Here are extracts from their conclusions:

"The current criminal justice system in the UK, with its model of retributive punishment, feeds inequality by imprisoning those who have suffered from a difficult childhood or genetic makeup. In the same way, we continue to imprison thousands of non-violent criminals, often for relatively harmless offences, leading to a cycle of prison, crime and poverty, often creating more hardened criminals due to the tough prison environment. This damaging system of punishment results from the false assumption that our brains and biology, whose nature is largely out of our control, have little impact on our action. Instead, we ought to detach morality from our legal system and treat violent crime like an infectious disease, restricting punishment to only violent offenders. By eliminating notions of blame and responsibility, we can prioritise the safety of our communities over the problematic notion of just deserts. Whether you believe in moral responsibility or not, as this remains to some extent an open question, it is clear that the Public Quarantine Model of punishment is far superior to the current state of the UK criminal justice system."

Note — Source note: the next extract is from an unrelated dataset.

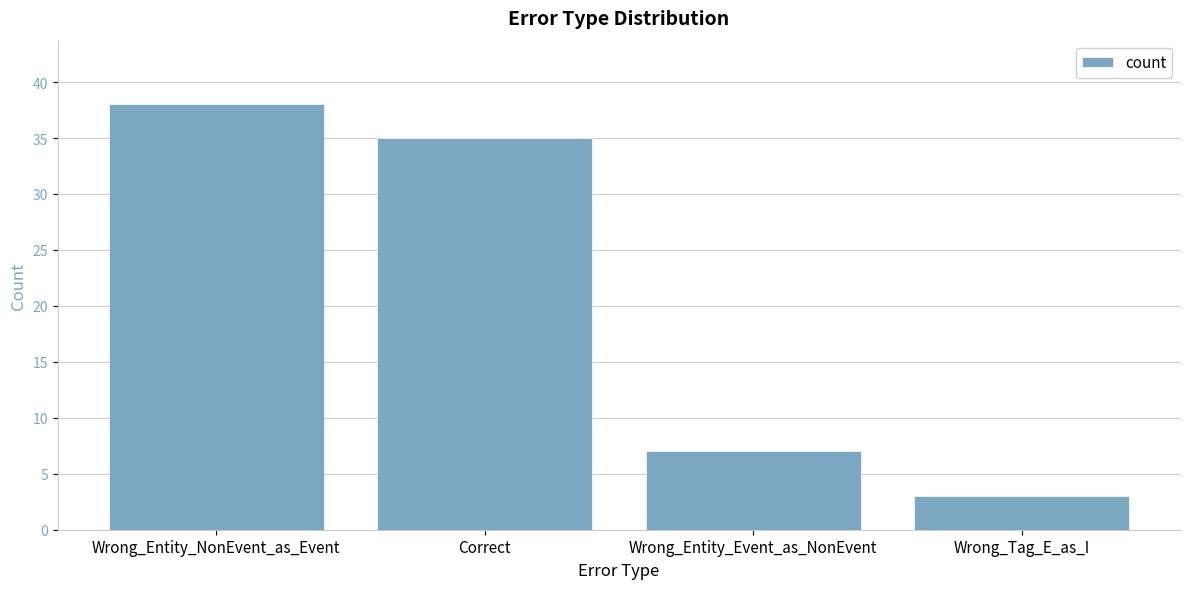

Rank the categories by value from highest to lowest.

Wrong_Entity_NonEvent_as_Event, Correct, Wrong_Entity_Event_as_NonEvent, Wrong_Tag_E_as_I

"It does not seem reasonable to say that humans have free will. Scientifically we are all simply a collection of chemical reactions, subject to the law of cause and effect in the same way as a burning log or rusting metal. We are part of a long chain of causes originating with the Big Bang, different only in our ability to consider this and try to argue against it. Evidence for this can be found in psychology showing our dependence on upbringing and circumstances... Furthermore, the existence of a God is not sufficient to create a world in which our choices truly are free. His complete knowledge of everything ever to happen, currently happening or eventually to happen removes the possibility of a freedom that allows us to do anything other than that which God knows. Moreover, even if quantum theory is a correct explanation of what occurs at a miniature scale our choices are still a product of physical laws not under our control. It thus appears that claiming humans have free will is not a reasonable belief."

City of London School will be hosting the prize again next year and we strongly encourage boys in the J6 to consider entering.